For the Newbie Runner: Part 2

In the post "For the Newbie Runner: Part 1," I offered three tips learned since I started running...

  1. Shoes: All Feet are Not Created Equal
  2. Intervals: A Mile is a Mile
  3. Running Groups: Never Say Never

My disclaimer is that I'm still a Newbie Runner, too, and eager to steer you towards success in your new quest. As of this post, I've only run a couple of 5Ks (3.1 miles) and one 10K (6.2 miles). My intimate knowledge of the running race world is extremely limited. But there are many miles logged prior to each of these races which is where I will draw from for tips.

4. Stretching: Impatience Can Cause Injury

With just a 5-minute stretch before bolting down the road, you can reduce your chance for injury. Cold muscles do not want to work. Tight muscles are like a ball of taught rubberbands. Try to immediately engage those cold, tight muscles for high performance and you may end up with severe pains, strains or even bone fractures. After the run, reward those muscles with unrushed stretching. As you hold a pose, relax into that held pose intentionally focusing on specific muscles. It'll hurt so good!

I was involved with a new yoga studio a friend launched, over a year ago. In that 30-day period, I had unlimited access to all classes from gentle (newbie) flow to the crazy Hot 26 where the room is heated to 95 degrees and my elbows sweat puddles!

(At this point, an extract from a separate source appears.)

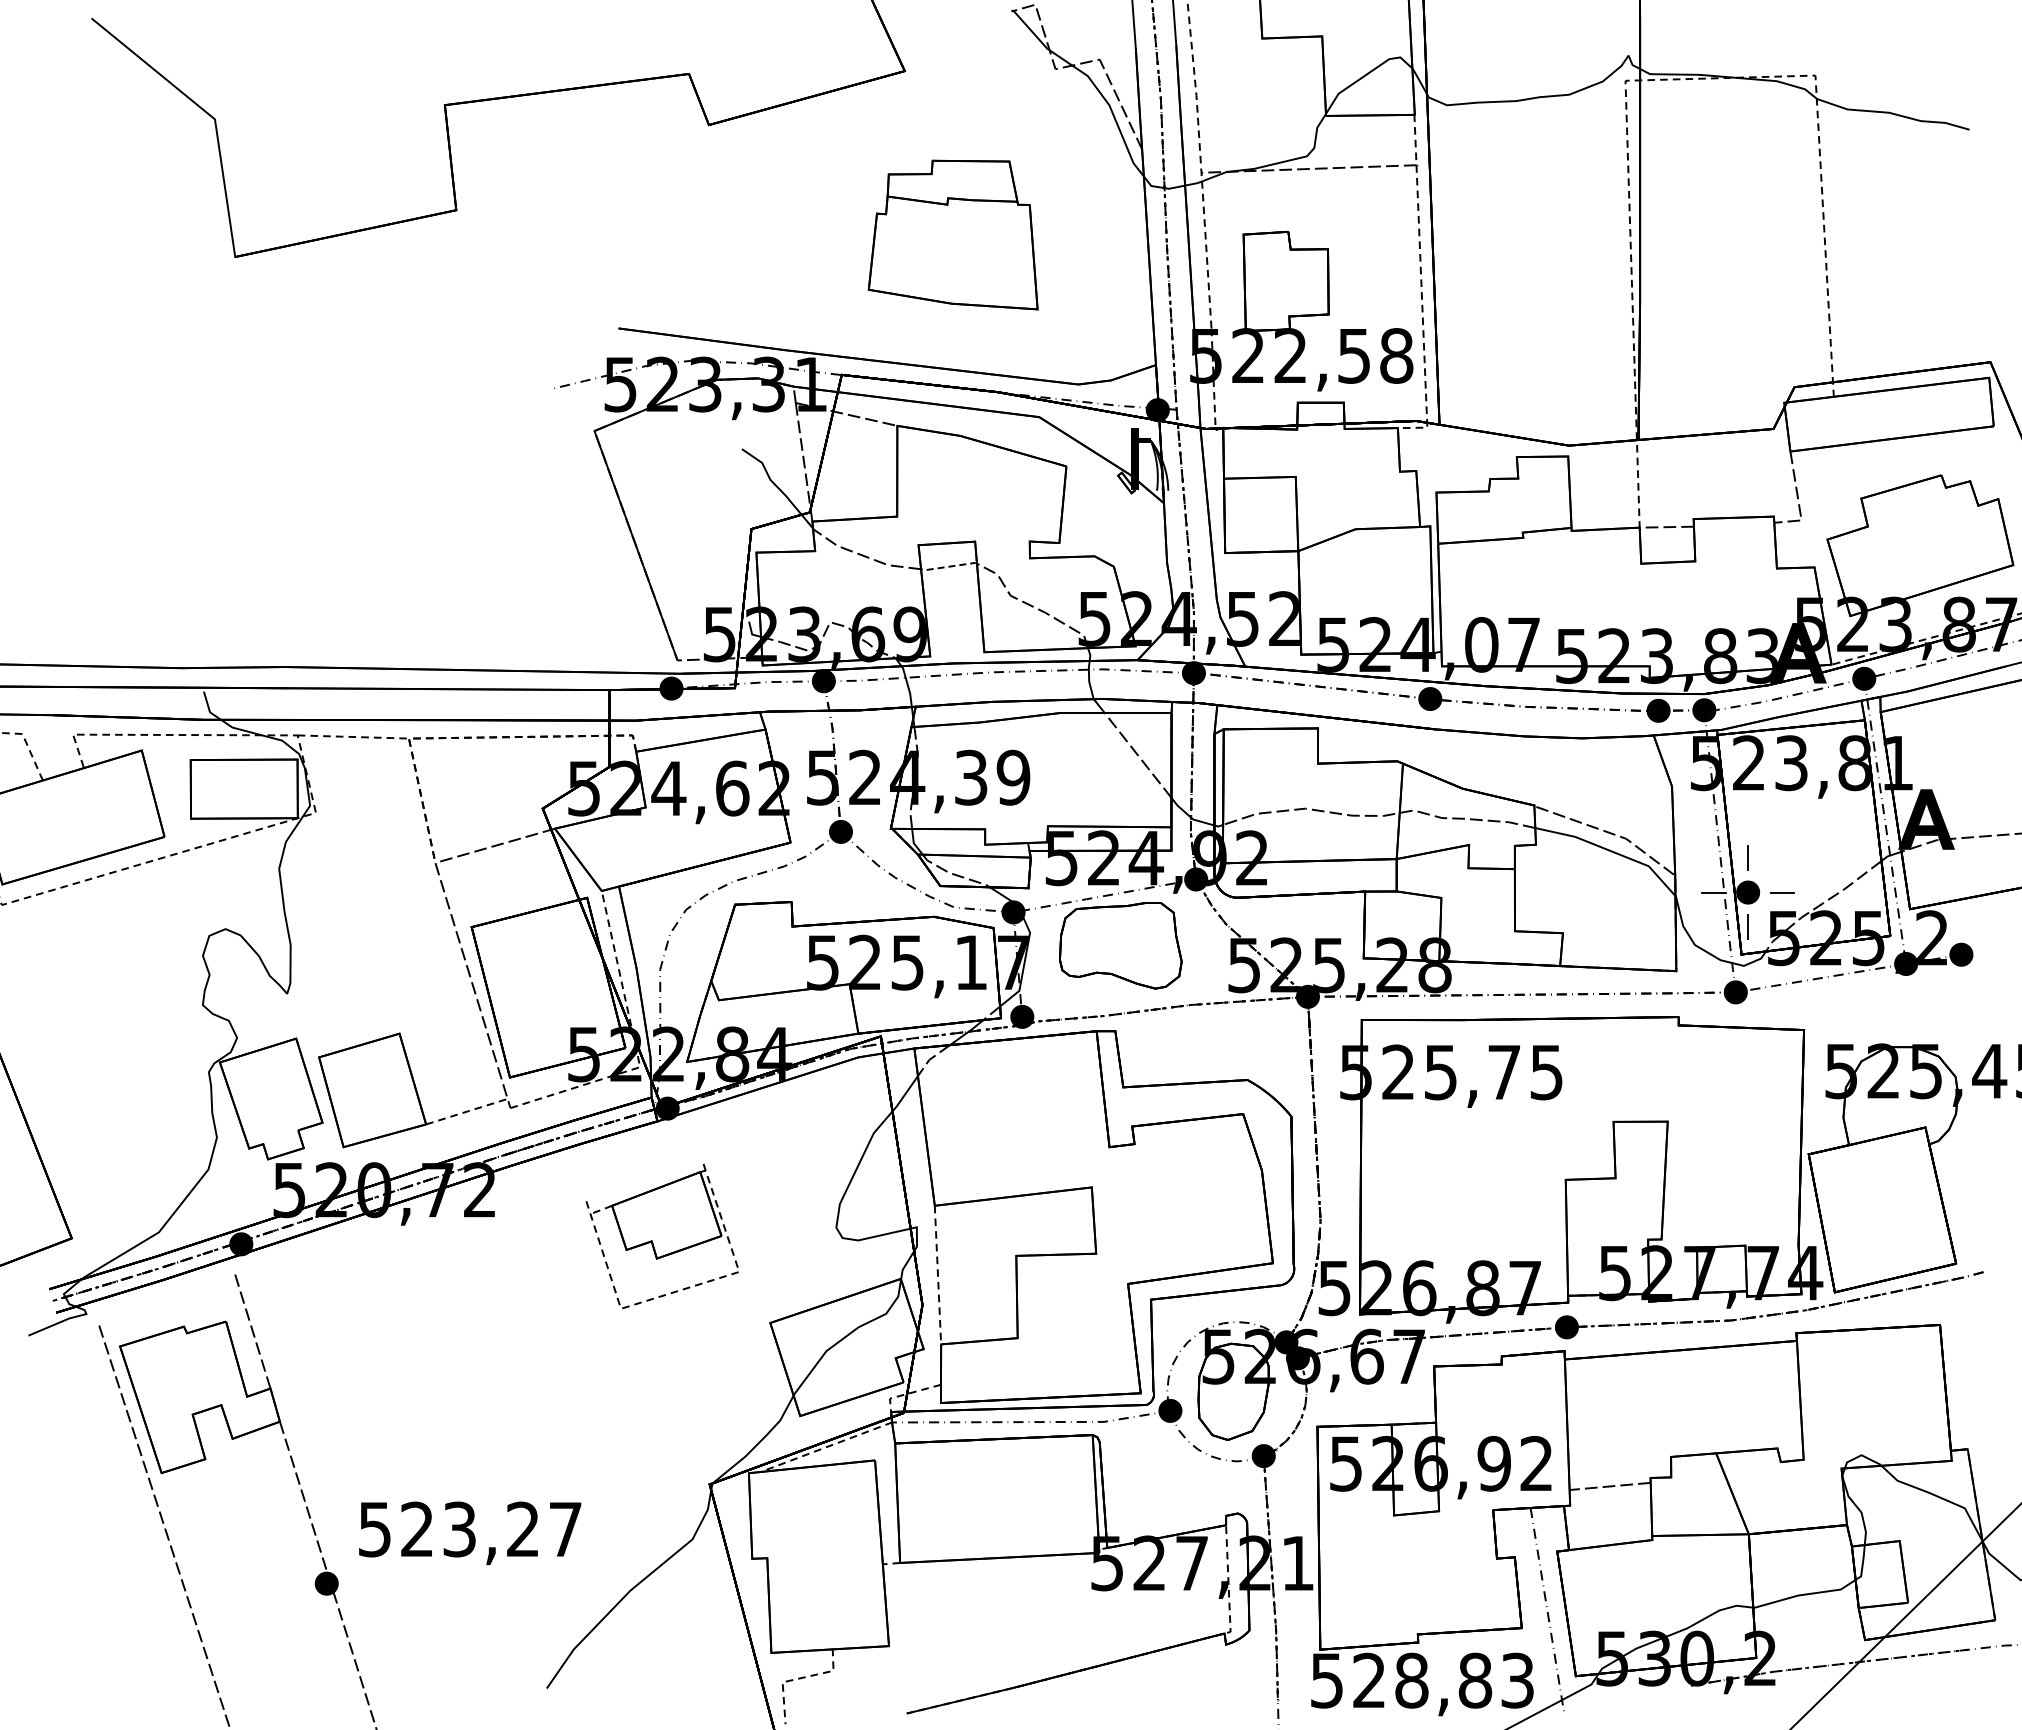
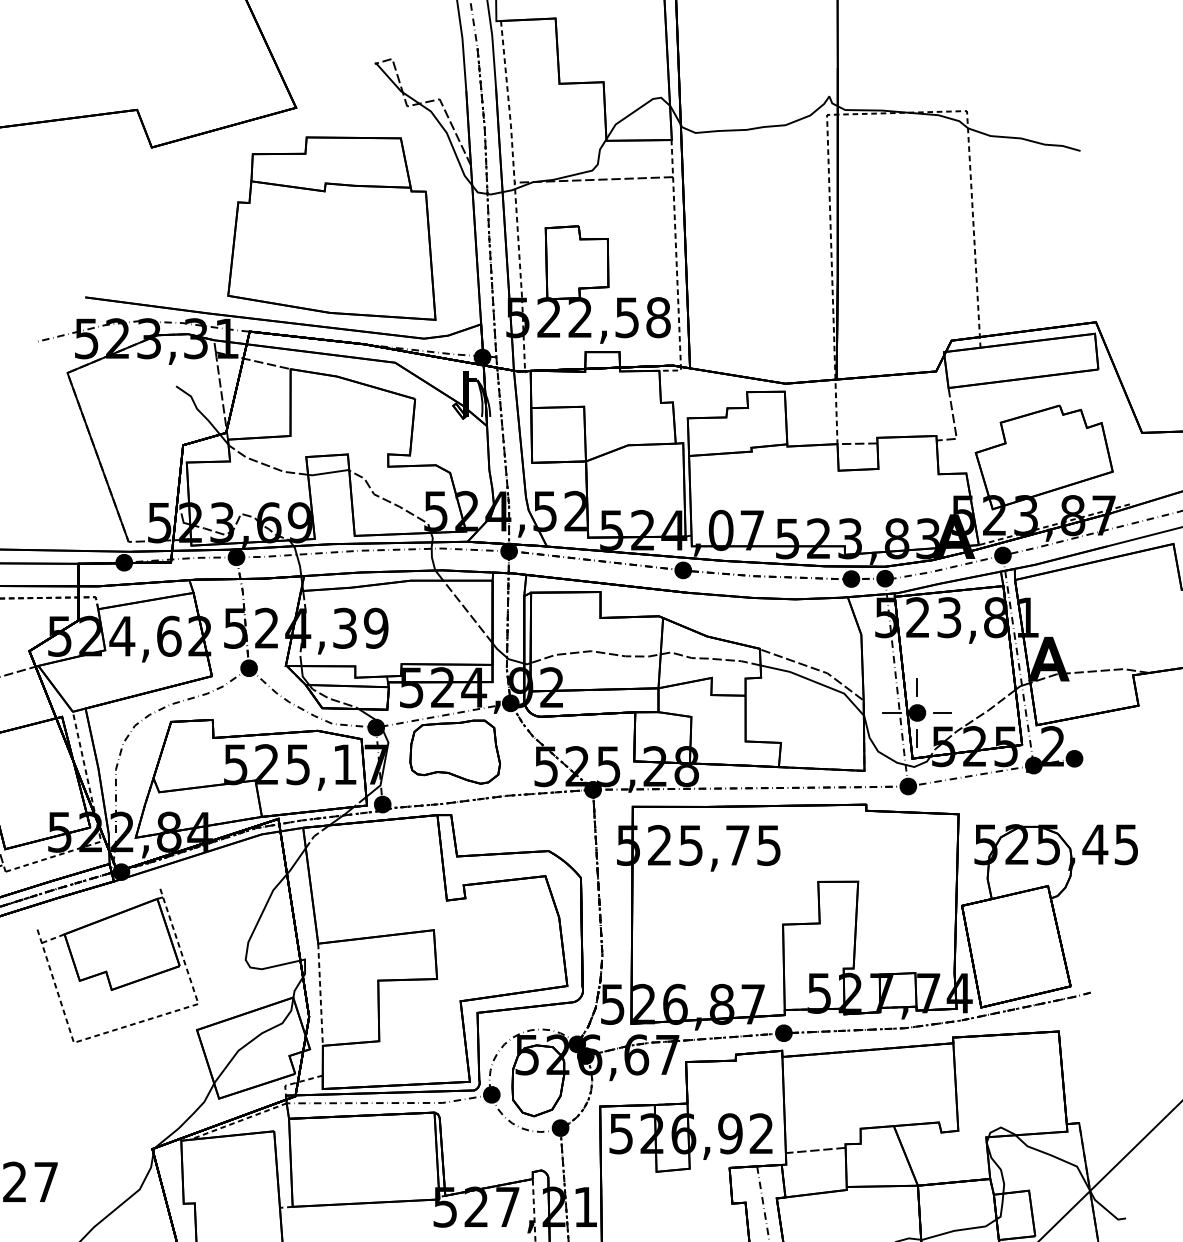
part: (952, 234) -> (331, 228), size x1.67
line: (949, 566) -> (329, 472), dashed -> solid
part: (662, 1235) -> (117, 965), size x1.43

Turns out, being rung out like a sponge and getting all bendy-pretzelly for an hour alleviated some muscle and tendon issues I was experiencing. Now, I do those flexibility and stretching exercises at home in air conditioning!

5. Cross-Training: Getting Stronger All Over

More studies are proving stronger runners are created in the gym. Cross-training such as weights, plyometrics, swimming, etc., help strengthen different muscle groups while the other set recovers. Why does a runner want to cross train?

*Balance those non-running muscles for overall strengthening.
*Reducing the risk for injuries.

I hated running. I felt weak and winded. Ultimately I just quit trying. After participating in Zumba classes 2-4 times a week for about 7 months, I decided to give running one more chance. Oh, and to make it more of a challenge, I opted for a hilly route. Incredibly, I felt strong, as if I had been running for months! Benefiting from the results of cross-training, I'm intentionally active in dance (cardio) fitness and running. Some weeks, I add a resistance band with flexibility stretches. 

Balance your weekly workout and get stronger!

How do you cross-train? What types of stretching and flexibility exercises are you doing to improve your muscle balance?